■ WORK INSTRUCTIONS ■
1. List the source systems that the scheduled builds post names as being polled by auto-builds.
2. Put this sentence from the scheduled builds post into Spanish: "By reducing the number of worker instances to one, we were able to work around the bug and for roughly the past 40 hours all scheduled builds are running on time."

■ PASSAGE FOR REVIEW ■
+-------+
TLDR; We fixed Scheduled Builds. After splitting the scheduled build worker into a stand-alone micro-service and enabling debug logging in production we found an underlying issue in the open source library being used to trigger scheduled jobs when running in a distributed environment. By reducing the number of worker instances to one, we were able to work around the bug and for roughly the past 40 hours all scheduled builds are running on time.
Hi All,
Many of you reported difficulties with Scheduled Builds starting after they were supposed to. The following is a technical explanation of what happened and what we did to investigate the issue. We are working on a way to make it clearer when we know about live production issues and are investigating, more on that in a later post.
The Investigation
In an effort to provide transparency across Unity Cloud Build we wanted to provide insight into the resolution and investigation around scheduled builds that were not starting on time. To preface, we are still investigating the performance of auto-builds that are polling source systems which includes; Git SSH, Perforce, SVN, and Plastic. However, this post will purely focus on the efforts related to scheduled builds.
+-------+
Extracted data entries
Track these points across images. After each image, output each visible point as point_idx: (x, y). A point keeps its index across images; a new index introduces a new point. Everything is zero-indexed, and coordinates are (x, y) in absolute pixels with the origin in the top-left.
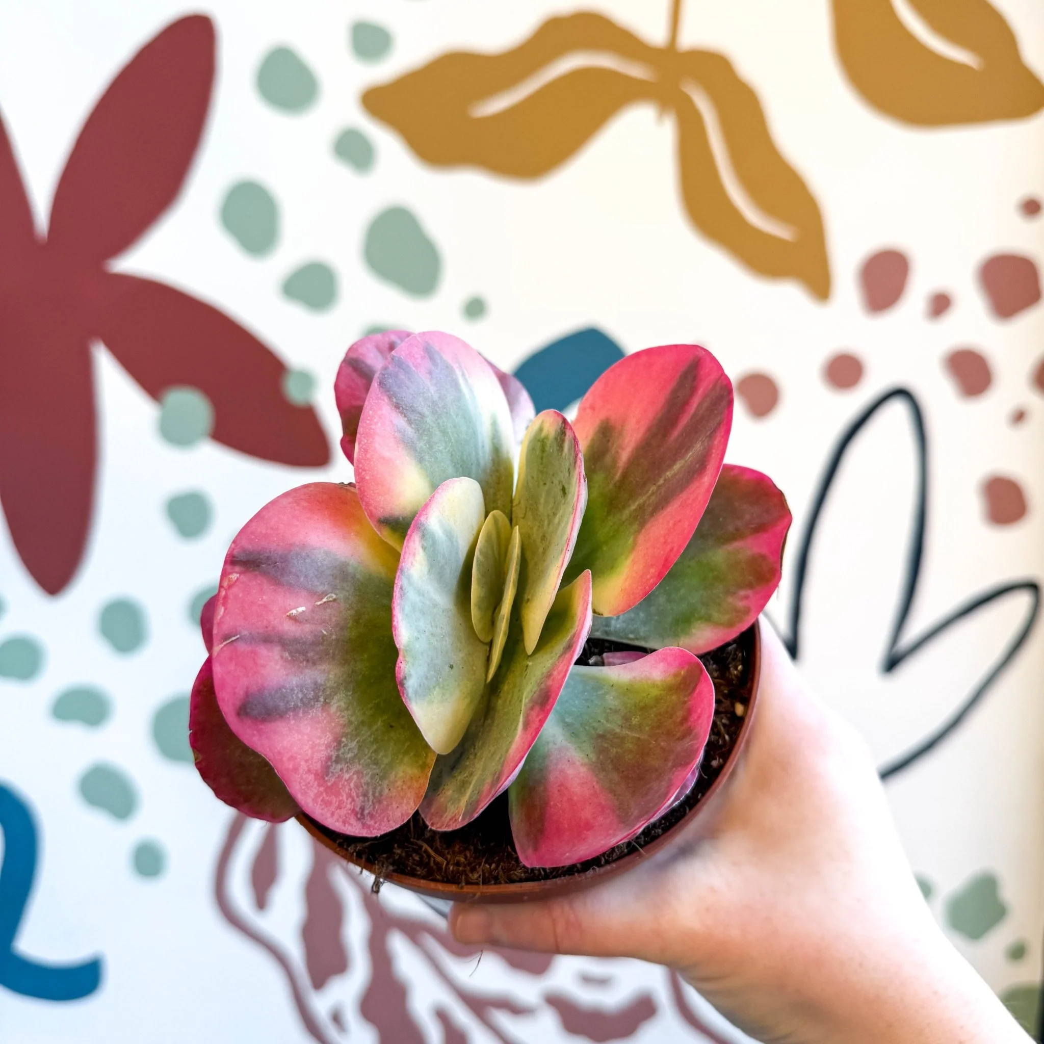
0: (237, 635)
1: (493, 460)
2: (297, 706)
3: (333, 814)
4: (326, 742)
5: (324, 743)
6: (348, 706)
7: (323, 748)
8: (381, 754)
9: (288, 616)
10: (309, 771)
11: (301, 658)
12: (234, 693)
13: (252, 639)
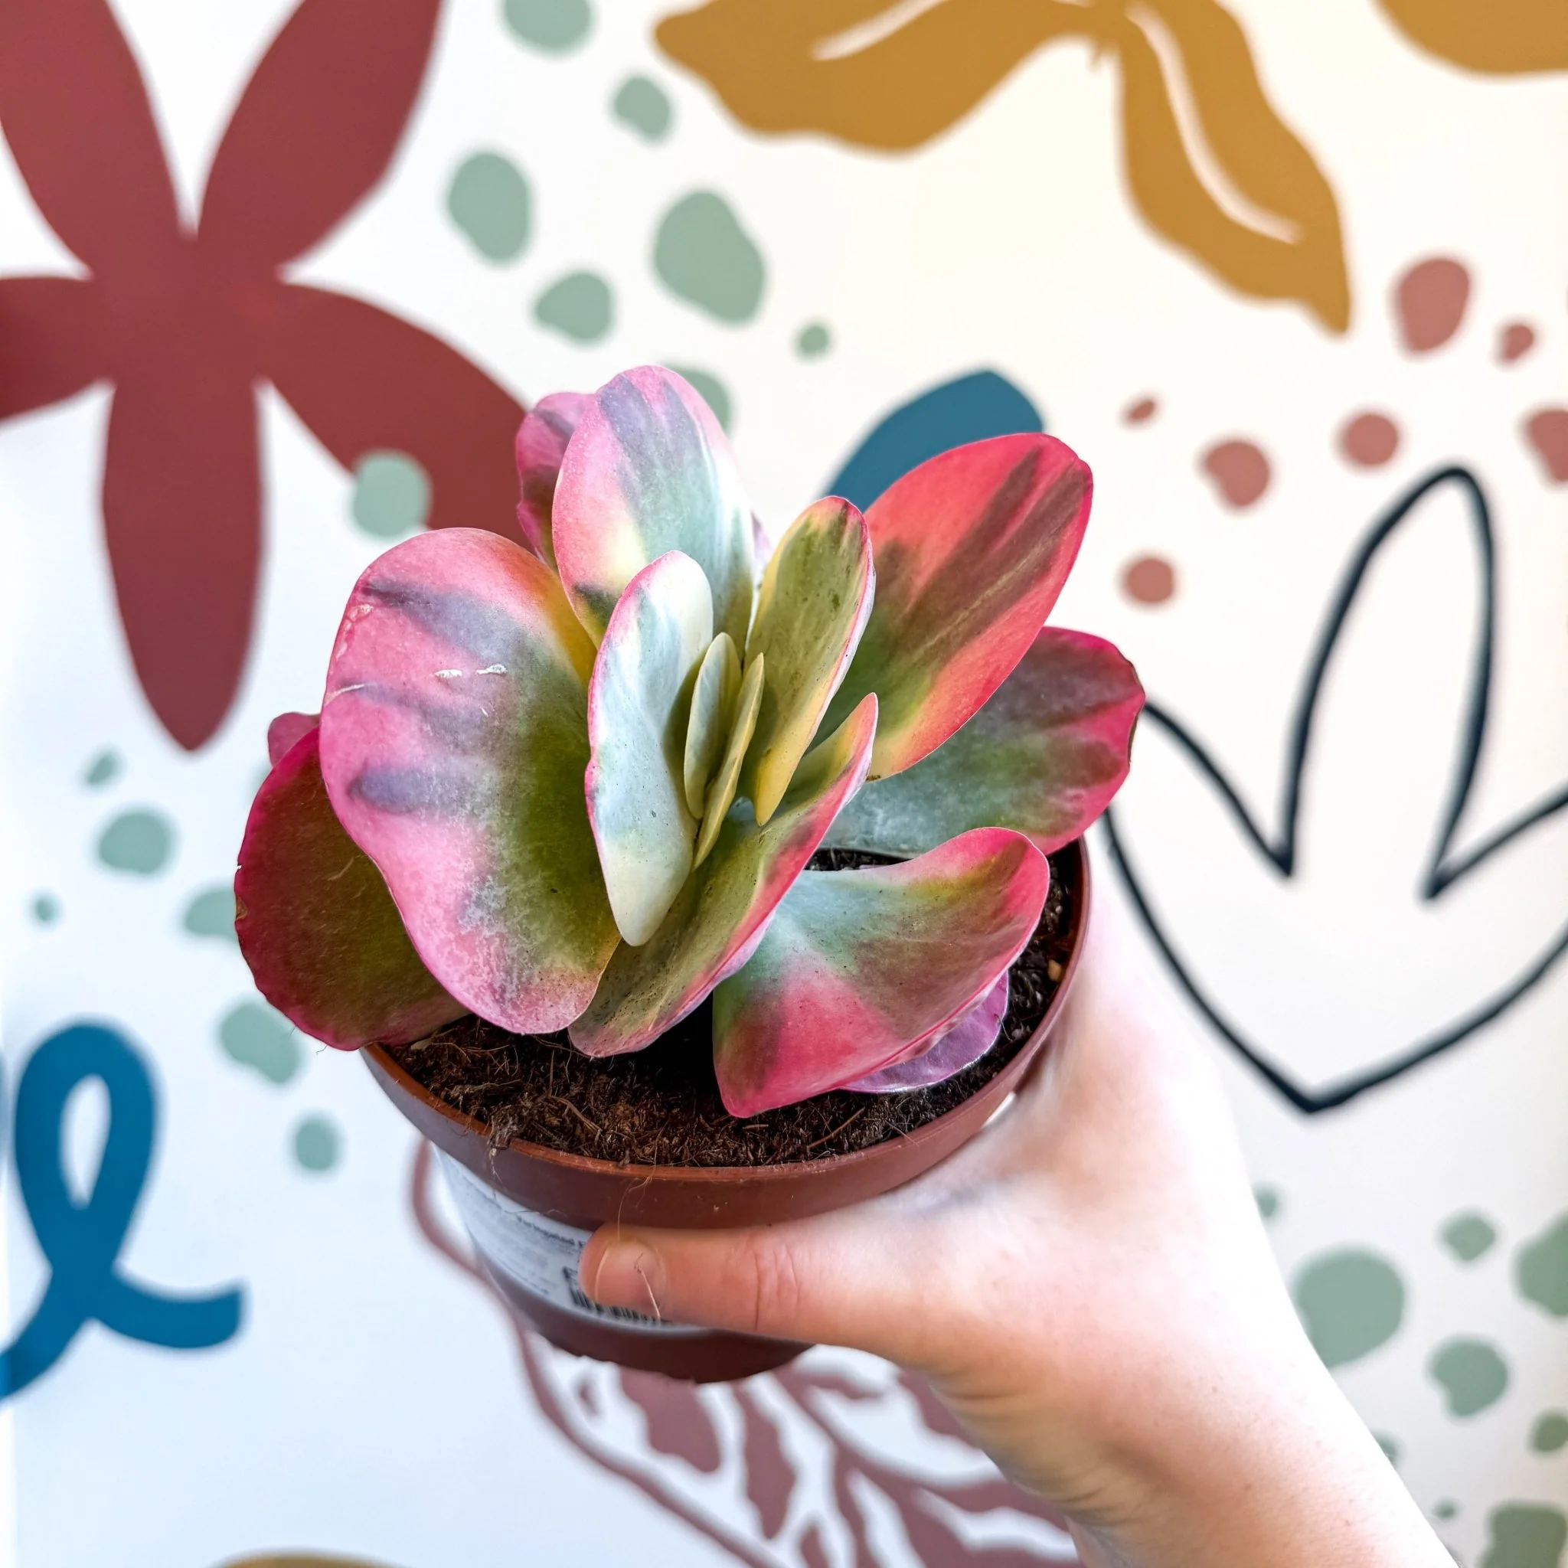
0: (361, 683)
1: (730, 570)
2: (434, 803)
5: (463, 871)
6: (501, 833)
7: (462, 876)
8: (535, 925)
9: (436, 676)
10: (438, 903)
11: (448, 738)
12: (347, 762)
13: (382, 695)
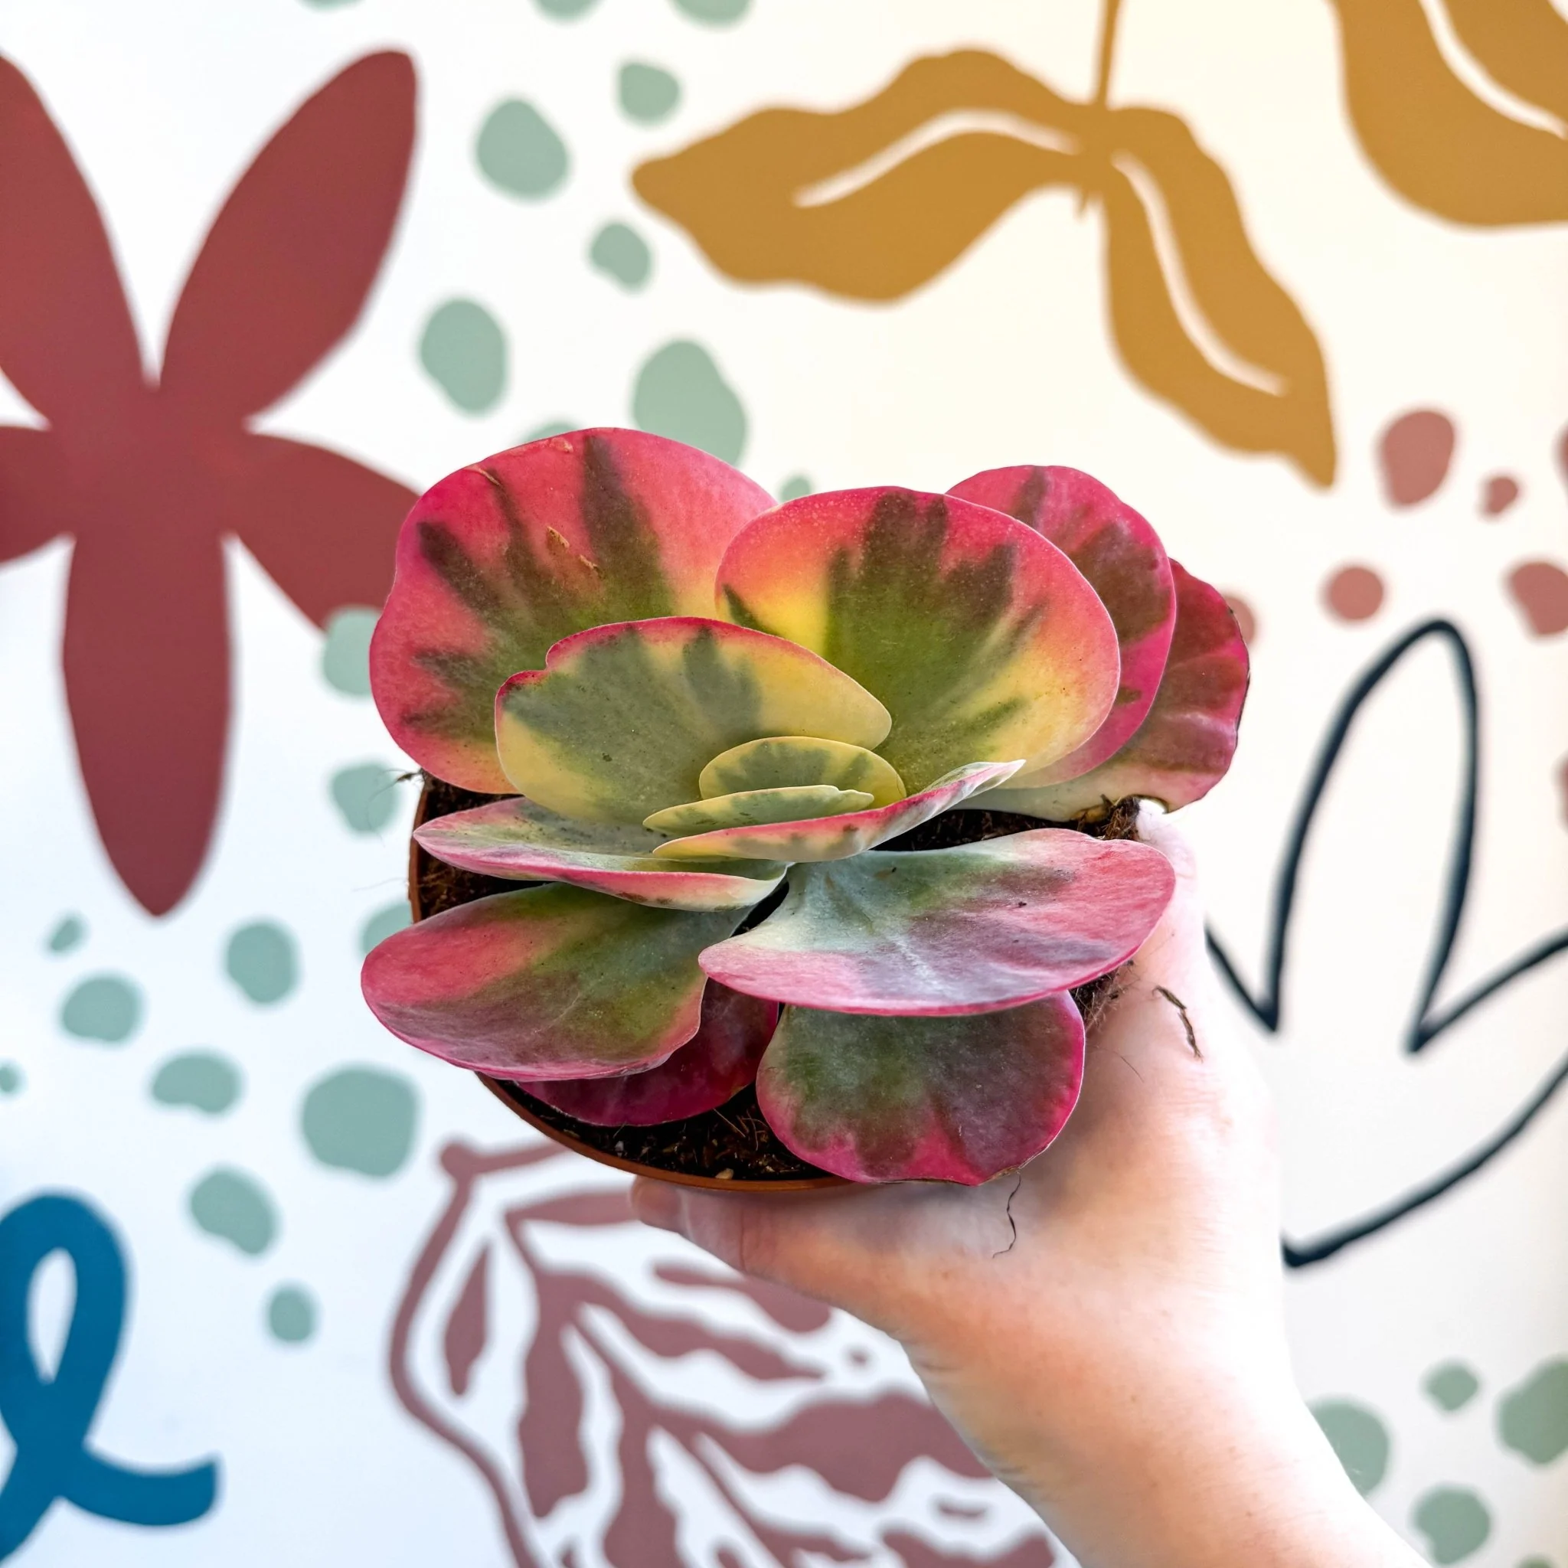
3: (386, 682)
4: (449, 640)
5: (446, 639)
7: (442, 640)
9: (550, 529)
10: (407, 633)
+-------+
■ RESPONSE LIST ■
1.
Git SSH
Perforce
SVN
Plastic

2. Al reducir a uno el número de instancias de worker, pudimos sortear el error y, durante aproximadamente las últimas 40 horas, todas las compilaciones programadas se están ejecutando a tiempo.